The forest was dark and foreboding, the trees heavy with a thick blanket of snow. It had been a long time since the fur-swathed man had felt the warmth of a hearth, or filled his belly with food. The wind carried the howls of starving wolves, closer now than mere minutes ago. How had he ended up in this unforgiving land, he thought to himself. Why had he left behind his family and home?
It had been late in autumn, when the Adventurers had arrived, mail coats covered in grime, and steel strapped to their belts, but with purses and satchels heavy with loot. They had glanced at the gathered villagers with contempt; what pitiful wretches they must have seemed to these wandering fortune-seekers. “Bring us your ale, your food, and your wenches”, one of them had called out, “We will pay you in Gold Coin!”

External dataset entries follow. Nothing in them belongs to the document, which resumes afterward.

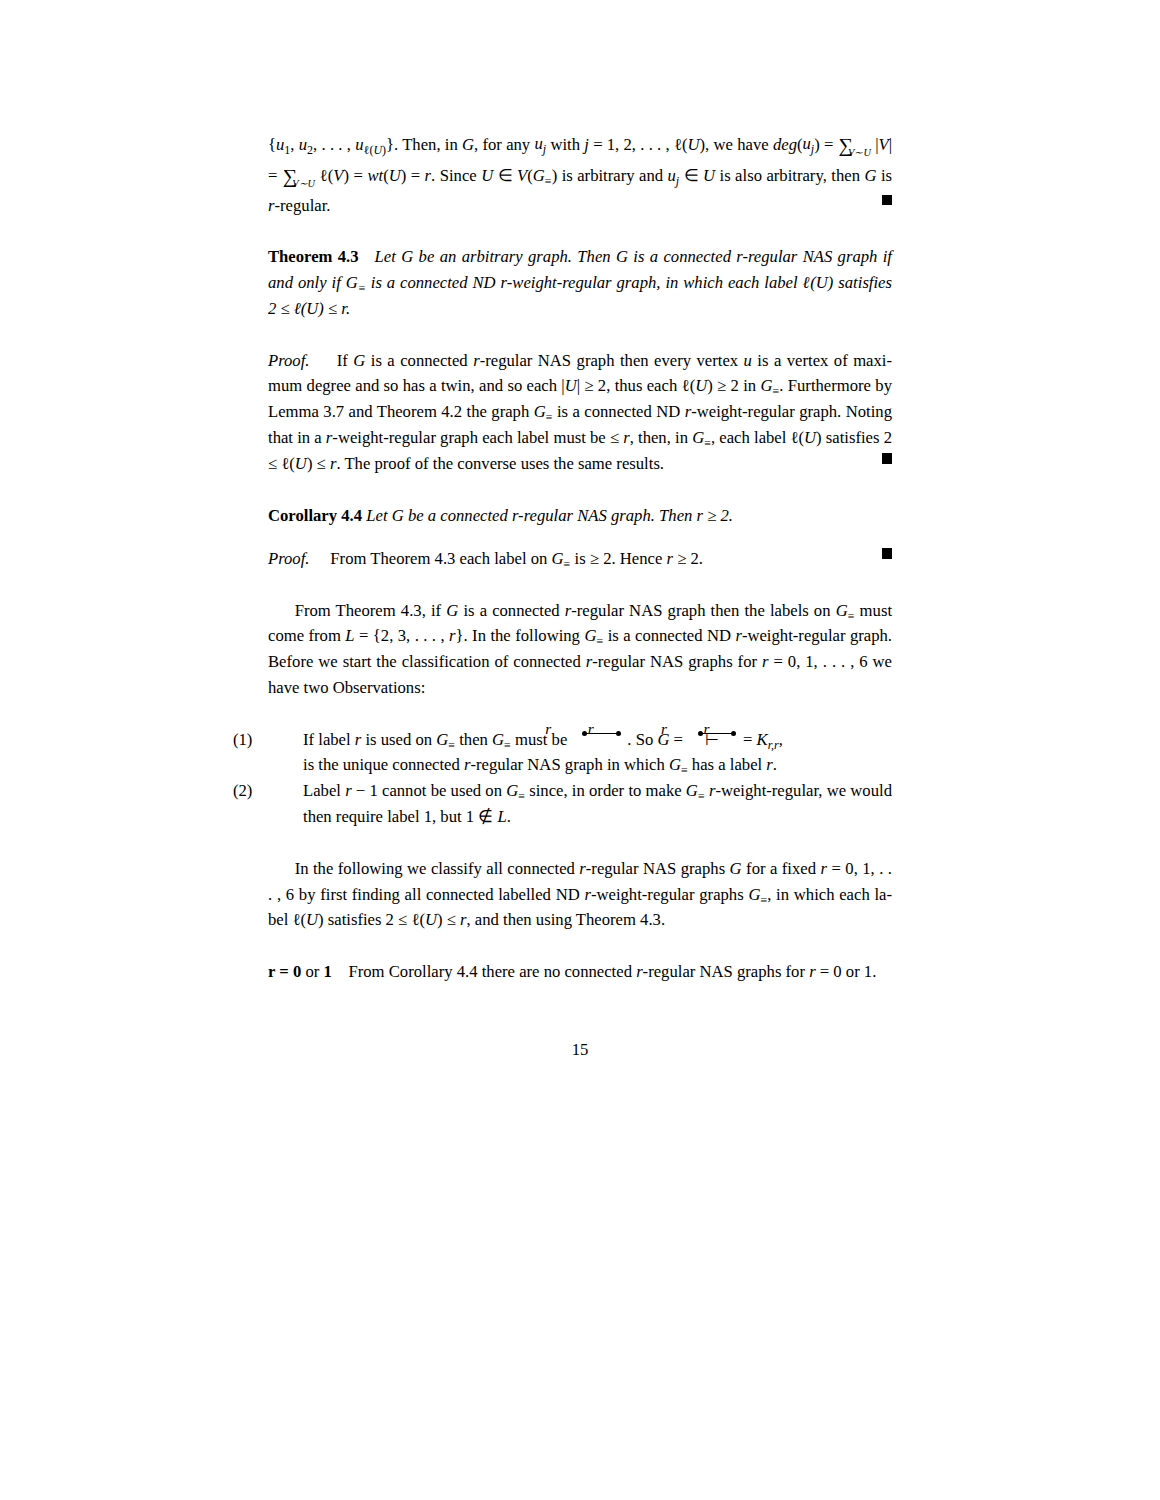{u1, u2, . . . , uℓ(U)}. Then, in G, for any uj with j = 1, 2, . . . , ℓ(U), we have deg(uj) = ∑V∼U |V| = ∑V∼U ℓ(V) = wt(U) = r. Since U ∈ V(G≡) is arbitrary and uj ∈ U is also arbitrary, then G is r-regular.
Theorem 4.3 Let G be an arbitrary graph. Then G is a connected r-regular NAS graph if and only if G≡ is a connected ND r-weight-regular graph, in which each label ℓ(U) satisfies 2 ≤ ℓ(U) ≤ r.
Proof. If G is a connected r-regular NAS graph then every vertex u is a vertex of maximum degree and so has a twin, and so each |U| ≥ 2, thus each ℓ(U) ≥ 2 in G≡. Furthermore by Lemma 3.7 and Theorem 4.2 the graph G≡ is a connected ND r-weight-regular graph. Noting that in a r-weight-regular graph each label must be ≤ r, then, in G≡, each label ℓ(U) satisfies 2 ≤ ℓ(U) ≤ r. The proof of the converse uses the same results.
Corollary 4.4 Let G be a connected r-regular NAS graph. Then r ≥ 2.
Proof. From Theorem 4.3 each label on G≡ is ≥ 2. Hence r ≥ 2.
From Theorem 4.3, if G is a connected r-regular NAS graph then the labels on G≡ must come from L = {2, 3, . . . , r}. In the following G≡ is a connected ND r-weight-regular graph. Before we start the classification of connected r-regular NAS graphs for r = 0, 1, . . . , 6 we have two Observations:
(1) If label r is used on G≡ then G≡ must be rr. So G = rr ⊢= Kr,r,
is the unique connected r-regular NAS graph in which G≡ has a label r.
(2) Label r − 1 cannot be used on G≡ since, in order to make G≡ r-weight-regular, we would then require label 1, but 1 ∉ L.
In the following we classify all connected r-regular NAS graphs G for a fixed r = 0, 1, . . . , 6 by first finding all connected labelled ND r-weight-regular graphs G≡, in which each label ℓ(U) satisfies 2 ≤ ℓ(U) ≤ r, and then using Theorem 4.3.
r = 0 or 1 From Corollary 4.4 there are no connected r-regular NAS graphs for r = 0 or 1.
15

Later they told stories about treasure-laden dungeons, ripe for the plunder. The villagers thought to themselves, these be crazy folk, mayhap of a dangerous and bloodthirsty sort, so better to still tongues, accommodate, and hope they are gone the next morning. One of the villagers, however, sought to listen to these tall tales of easy riches and glory. What a way this would be to escape the toils of a simple farmer! What riches he would find! How happy and proud he’d make his family! And so, when the adventurers set off the next morning, he went with them.
What a fool he had been, he now thought. There had been no treasure, nor glory to be found. In that tower of dark stone they had found only Death, and here he was now, freezing, starved, and soon to be dinner for wolves. What a fool he had been!
There was a light ahead, as cast by a campfire. First only glimpsed between tall firs, then brighter as he strode closer. Closer still, his heart raced, as his feet pumped the snow. Soon he came upon a shrouded clearing, and at the campfire, three men huddled. Clothed in mail, steel at their hips. Adventurers also, no doubt.